Procura – Cinque arresti per usura e estorsione, la conferenza stampa
Viterbo – (sil.co.) – Quintetto di usurai e ricattatori, le difese degli imputati hanno pochi giorni per valutare l’opportunità di ricorrere a un rito alternativo, come il patteggiamento o l’abbreviato, che in caso di condanna consentono lo sconto di un terzo della pena.
Nel frattempo l’inchiesta della procura si è chiusa con la conferma della presenza, emersa durante la fase preliminare, di altri due indagati, rimasti a suo tempo a piede libero, per i quali si procede separatamente.
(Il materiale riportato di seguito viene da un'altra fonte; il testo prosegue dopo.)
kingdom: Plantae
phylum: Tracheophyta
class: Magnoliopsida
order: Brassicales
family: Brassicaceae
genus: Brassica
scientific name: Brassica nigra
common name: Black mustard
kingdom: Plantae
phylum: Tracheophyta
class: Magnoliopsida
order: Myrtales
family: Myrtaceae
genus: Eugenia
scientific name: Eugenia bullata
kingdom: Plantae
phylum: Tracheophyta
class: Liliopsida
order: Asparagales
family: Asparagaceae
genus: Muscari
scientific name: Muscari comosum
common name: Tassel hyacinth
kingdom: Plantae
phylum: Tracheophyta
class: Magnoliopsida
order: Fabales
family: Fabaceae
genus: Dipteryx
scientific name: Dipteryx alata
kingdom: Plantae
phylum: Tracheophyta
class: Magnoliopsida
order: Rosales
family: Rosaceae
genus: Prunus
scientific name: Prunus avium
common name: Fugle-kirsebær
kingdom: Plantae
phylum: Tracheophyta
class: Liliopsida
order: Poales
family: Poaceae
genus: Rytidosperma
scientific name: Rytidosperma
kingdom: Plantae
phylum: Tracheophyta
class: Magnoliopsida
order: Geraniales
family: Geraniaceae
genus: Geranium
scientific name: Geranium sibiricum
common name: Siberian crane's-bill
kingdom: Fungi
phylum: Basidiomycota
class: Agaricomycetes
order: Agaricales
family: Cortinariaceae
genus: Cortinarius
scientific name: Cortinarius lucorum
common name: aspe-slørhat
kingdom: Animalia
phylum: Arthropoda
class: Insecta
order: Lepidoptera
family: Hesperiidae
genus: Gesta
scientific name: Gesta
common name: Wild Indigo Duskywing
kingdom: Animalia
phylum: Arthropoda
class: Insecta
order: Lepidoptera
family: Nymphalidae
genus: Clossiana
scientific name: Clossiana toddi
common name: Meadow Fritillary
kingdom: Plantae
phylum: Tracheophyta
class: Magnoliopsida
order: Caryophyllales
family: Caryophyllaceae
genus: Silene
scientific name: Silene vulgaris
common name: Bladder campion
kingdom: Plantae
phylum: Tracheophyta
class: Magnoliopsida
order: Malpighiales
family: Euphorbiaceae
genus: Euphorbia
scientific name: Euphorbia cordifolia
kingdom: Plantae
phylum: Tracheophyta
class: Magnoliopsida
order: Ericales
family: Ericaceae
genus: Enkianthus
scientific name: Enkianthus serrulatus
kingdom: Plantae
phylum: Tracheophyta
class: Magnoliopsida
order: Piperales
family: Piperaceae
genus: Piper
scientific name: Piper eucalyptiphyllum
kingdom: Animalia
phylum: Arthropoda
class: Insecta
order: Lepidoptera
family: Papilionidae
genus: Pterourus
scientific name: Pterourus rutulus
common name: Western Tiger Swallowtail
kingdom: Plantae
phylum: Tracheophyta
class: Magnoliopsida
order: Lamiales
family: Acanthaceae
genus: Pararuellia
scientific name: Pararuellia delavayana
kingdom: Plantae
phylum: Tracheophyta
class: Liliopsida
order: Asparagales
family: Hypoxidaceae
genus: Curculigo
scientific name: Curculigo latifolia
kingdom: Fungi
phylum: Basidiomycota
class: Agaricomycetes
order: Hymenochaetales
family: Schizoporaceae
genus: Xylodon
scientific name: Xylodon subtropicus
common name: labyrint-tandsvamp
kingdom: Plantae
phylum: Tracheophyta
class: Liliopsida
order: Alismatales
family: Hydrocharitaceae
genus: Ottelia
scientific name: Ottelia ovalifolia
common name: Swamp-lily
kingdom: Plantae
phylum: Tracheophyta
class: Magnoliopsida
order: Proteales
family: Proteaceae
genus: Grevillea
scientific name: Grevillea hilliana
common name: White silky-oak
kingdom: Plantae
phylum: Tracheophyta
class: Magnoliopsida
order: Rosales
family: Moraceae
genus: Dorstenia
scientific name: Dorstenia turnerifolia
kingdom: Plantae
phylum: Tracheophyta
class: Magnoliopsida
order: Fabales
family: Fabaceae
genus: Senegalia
Presunte vittime dei quattro uomini e una donna arrestati lo scorso 26 aprile dai carabinieri e dei due complici, una coppia di imprenditori viterbesi, titolari di un ristorante e di una pescheria, difesi dagli avvocati Giovanni Labate e Enrico Valentini.
Ricorsi agli strozzini a causa delle difficoltà economiche inasprite dalla pandemia di Covid, sono stati costretti a entrare in società con gli usurai.
“Violentiamo tua moglie e mettiamo tua figlia sulla sedia a rotelle”. Gli imputati per recuperare le somme avrebbero utilizzato prima le minacce poi le maniere forti. Per intimidire le vittime avrebbero promesso loro di dare fuoco al ristorante. Si sarebbero appropriati di una vettura. Avrebbero picchiato il ristoratore nei pressi del suo locale. Sarebbero arrivati anche a minacce di violenza sessuale e altri mali fisici, nei confronti della moglie e della figlia.
A distanza di sei mesi dall’arresto è stata fissata per il 15 dicembre la prima udienza del processo col rito ordinario, dopo l’accoglimento da parte della gip Savina Poli della richiesta di giudizio immediato del pm Michele Adragna. Ma per l’appunto i difensori, per chiudere in tempi brevi e con uno sconto di pena la vicenda, potrebbero decidere di ricorrere a riti alternativi.
L’avvocato Domenico Gorziglia, difensore di tre imputati
Lo scorso 26 aprile, su richiesta del pm Adragna, sono stati arrestati due fratelli, di 51 e 43 anni, entrambi con precedenti, già finiti in manette nel 2012 nell’ambito dell’operazione Drago, e la compagna 42enne di uno di loro. Considerati dagli investigatori le tre figure chiave dell’inchiesta sono difesi dall’avvocato Domenico Gorziglia.
Gli altri due arrestati sono un albanese di 28 anni residente a Terni e un italiano 48enne di Castel Giorgio, difesi dagli avvocati Fabio Menichetti e Maria Cristina Pepe. Di nazionalità albanese anche uno dei due indagati a piede libero, mentre l’altro sarebbe un italiano imparentato coi due fratelli.
L’odissea della coppia sarebbe cominciata subito dopo il primo lockdown, con due prestiti da 45mila e 89.500 euro, per un totale di 134.500 euro, in cambio dei quali avrebbero dovuto restituirne quasi 300mila, più del doppio.
Tra l’estate e la fine del 2020, il fratello 43enne e la compagna avrebbero preteso dalle vittime – con la complicità dell’albanese e dell’orvietano – la restituzione nel giro di una settimana della somma di 60mila euro in contanti in cambio di un prestito di 45mila euro al ristoratore per lo svoglimento della sua attività imprenditoriale.
A settembre dell’anno scorso, inoltre, avrebbero prestato al ristoratore altri 89.500 euro, “capitale” da restituire entro ottobre, contabilizzando 234mila euro complessivi con gli interessi e la garanzia di quote societarie del ristorante. nonché pretendendo 30mila euro in contanti dopo pochi giorni quale anticipo sugli interessi e contestualmente l’impegno a versarne altri 30mila a breve.
La coppia, versati i primi 30mila euro, si sarebbe trovata presto in difficoltà, riuscendo a versarne solo 23.500 della seconda “rata” da 30mila: 11mila euro tramite tre bonifici e il resto in contanti, per un ammontare di 500 euro al giorno dal 19 settembre 2020, più altri 2.500 euro ogni 15 giorni. Da quel momento sono iniziati i ricatti e le minacce, culminati nella sottrazione della macchina e il pestaggio dell’imprenditore nei pressi del suo locale.